Well as far as my equations go I didn't bother to go very in depth with the derivations. My equations start from simply the equation for length contraction (Proper length divided by gamma), and using an equation for linear accelleration for my v term in gamma. As for mass, that is not an issue in this case. I'm only dealing with length contraction, not with any sort of relativistic momentum-energy of any system. As a matter of convention, relativistic mass is a term I prefer to avoid. In my most recent special relativity class, our professor made a point of saying how some use relativistic mass, some don't. I like avoiding the term because all equations with mass in relativity involve the rest mass, a factor of gamma, and another factor. Rest mass stays the same for a particle. It's gamma times the other factor that is changing relativistically with this mindset. What changes from different values of energy and momentum is the mass of the system, but that is still different from relativistic mass. It's all the same math in the end, just how I prefer to think about it.

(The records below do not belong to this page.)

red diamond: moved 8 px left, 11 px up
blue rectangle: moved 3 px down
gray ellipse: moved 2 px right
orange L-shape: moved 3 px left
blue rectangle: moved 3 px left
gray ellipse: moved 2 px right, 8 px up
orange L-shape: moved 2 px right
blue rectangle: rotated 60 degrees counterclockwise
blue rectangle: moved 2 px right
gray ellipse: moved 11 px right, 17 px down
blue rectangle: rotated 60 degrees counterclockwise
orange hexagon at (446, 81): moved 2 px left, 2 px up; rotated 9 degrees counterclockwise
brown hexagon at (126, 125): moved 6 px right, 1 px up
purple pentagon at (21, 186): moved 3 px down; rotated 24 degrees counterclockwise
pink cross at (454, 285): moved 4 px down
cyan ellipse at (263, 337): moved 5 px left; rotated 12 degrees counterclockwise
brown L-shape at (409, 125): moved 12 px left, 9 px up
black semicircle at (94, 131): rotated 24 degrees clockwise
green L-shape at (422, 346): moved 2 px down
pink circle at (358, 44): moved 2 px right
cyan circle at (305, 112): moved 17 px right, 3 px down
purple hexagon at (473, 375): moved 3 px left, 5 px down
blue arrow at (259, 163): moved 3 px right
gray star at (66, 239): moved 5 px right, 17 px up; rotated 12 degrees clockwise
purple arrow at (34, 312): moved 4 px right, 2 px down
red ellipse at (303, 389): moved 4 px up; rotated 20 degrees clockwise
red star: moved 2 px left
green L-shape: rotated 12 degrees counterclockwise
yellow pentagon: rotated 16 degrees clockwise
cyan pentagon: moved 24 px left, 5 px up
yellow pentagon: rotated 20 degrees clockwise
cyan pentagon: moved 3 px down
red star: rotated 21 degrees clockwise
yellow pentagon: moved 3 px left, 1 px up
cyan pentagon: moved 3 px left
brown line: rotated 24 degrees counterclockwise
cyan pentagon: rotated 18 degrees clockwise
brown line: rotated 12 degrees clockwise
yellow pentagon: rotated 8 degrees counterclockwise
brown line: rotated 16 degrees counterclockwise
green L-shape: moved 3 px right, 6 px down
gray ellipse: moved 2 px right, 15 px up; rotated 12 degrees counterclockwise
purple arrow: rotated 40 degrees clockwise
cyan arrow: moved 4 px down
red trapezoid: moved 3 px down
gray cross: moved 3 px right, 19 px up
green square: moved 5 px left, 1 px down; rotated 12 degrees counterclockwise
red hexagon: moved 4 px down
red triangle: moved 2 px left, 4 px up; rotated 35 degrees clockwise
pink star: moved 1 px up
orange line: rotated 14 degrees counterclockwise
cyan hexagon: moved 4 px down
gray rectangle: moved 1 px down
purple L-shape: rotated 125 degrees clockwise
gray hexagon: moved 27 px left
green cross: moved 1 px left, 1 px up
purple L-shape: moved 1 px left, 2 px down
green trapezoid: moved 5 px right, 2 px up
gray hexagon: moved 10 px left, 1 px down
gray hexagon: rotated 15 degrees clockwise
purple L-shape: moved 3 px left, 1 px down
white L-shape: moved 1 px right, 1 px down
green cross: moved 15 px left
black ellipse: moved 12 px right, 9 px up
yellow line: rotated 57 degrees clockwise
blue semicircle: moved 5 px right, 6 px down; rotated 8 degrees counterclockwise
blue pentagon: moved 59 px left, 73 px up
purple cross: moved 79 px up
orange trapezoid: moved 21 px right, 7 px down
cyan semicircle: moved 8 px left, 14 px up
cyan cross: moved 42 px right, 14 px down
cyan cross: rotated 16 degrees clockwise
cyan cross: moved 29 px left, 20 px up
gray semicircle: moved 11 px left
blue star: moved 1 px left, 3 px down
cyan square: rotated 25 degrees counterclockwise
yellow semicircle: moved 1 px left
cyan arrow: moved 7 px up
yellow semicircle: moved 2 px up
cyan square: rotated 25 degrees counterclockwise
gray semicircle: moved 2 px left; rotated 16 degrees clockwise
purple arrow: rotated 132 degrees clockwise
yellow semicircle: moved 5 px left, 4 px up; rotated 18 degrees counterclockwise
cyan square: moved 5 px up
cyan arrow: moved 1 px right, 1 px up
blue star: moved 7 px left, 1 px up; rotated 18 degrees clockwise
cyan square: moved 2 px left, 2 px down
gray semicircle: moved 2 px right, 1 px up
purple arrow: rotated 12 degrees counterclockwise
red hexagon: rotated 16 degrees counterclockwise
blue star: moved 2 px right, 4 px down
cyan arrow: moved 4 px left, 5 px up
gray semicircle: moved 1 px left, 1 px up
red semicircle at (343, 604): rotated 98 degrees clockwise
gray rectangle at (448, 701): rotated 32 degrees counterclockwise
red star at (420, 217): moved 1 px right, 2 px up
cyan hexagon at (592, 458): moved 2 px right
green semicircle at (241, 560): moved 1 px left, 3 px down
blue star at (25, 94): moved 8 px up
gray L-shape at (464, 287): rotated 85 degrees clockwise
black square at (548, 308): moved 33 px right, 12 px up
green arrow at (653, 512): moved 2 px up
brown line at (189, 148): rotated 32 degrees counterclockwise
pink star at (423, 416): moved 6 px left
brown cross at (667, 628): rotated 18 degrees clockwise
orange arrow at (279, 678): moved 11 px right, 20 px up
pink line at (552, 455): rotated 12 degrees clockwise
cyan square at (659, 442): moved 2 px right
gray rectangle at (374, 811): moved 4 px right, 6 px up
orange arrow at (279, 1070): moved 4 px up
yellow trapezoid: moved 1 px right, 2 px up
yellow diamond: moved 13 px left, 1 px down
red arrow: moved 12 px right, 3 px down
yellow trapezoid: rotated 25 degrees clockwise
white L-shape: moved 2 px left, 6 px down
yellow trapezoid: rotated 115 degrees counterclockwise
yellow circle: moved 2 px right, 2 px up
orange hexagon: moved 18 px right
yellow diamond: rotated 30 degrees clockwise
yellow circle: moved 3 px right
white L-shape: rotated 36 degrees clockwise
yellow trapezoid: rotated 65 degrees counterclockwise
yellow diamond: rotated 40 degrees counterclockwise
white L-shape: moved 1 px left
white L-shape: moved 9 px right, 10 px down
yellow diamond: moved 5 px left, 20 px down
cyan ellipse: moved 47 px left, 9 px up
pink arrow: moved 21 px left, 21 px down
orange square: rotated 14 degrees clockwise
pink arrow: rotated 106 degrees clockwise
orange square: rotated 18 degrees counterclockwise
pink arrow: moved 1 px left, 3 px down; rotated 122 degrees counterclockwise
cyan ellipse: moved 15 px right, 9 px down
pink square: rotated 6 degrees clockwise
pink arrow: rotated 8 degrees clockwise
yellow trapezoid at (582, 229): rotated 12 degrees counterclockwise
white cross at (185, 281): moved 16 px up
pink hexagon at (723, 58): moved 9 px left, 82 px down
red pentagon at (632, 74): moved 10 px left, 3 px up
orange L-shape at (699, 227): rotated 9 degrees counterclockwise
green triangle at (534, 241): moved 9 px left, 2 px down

If I had a better way to type out my equations I would do just that. I'll try anyway though. When something is travelling at a velocity near the speed of light with respect to our reference frame, we will see it contract in the direction of motion. The equation for this is L/gamma, where L is the proper length. Proper length is the length of the object at rest. Gamma = 1/sqrt(1-v^2/c^2). This is always a number great than one, and at velocities much below .1 times the speed of light comes out to nearly 1--for this equation, that gives proper length. For my v, I used (in this case, and with my previous letter defintions) v(t)=v-ngt, ng being the coefficient of friction. Realistically something going near the speed of light would take forever to slow down reasonably by friction, but it gave some simple equations for a case when something would slow down. I could use simply a for some constant of accelleration. What's important is the accelleration is linear to avoid a third derivative of anything. So once this constant accelleration is applied opposing the motion, such as friction, the object slows down at a constant rate. Thus, it will expand at some rate. That's what my first derivative represents. It really has no use that I can think of though.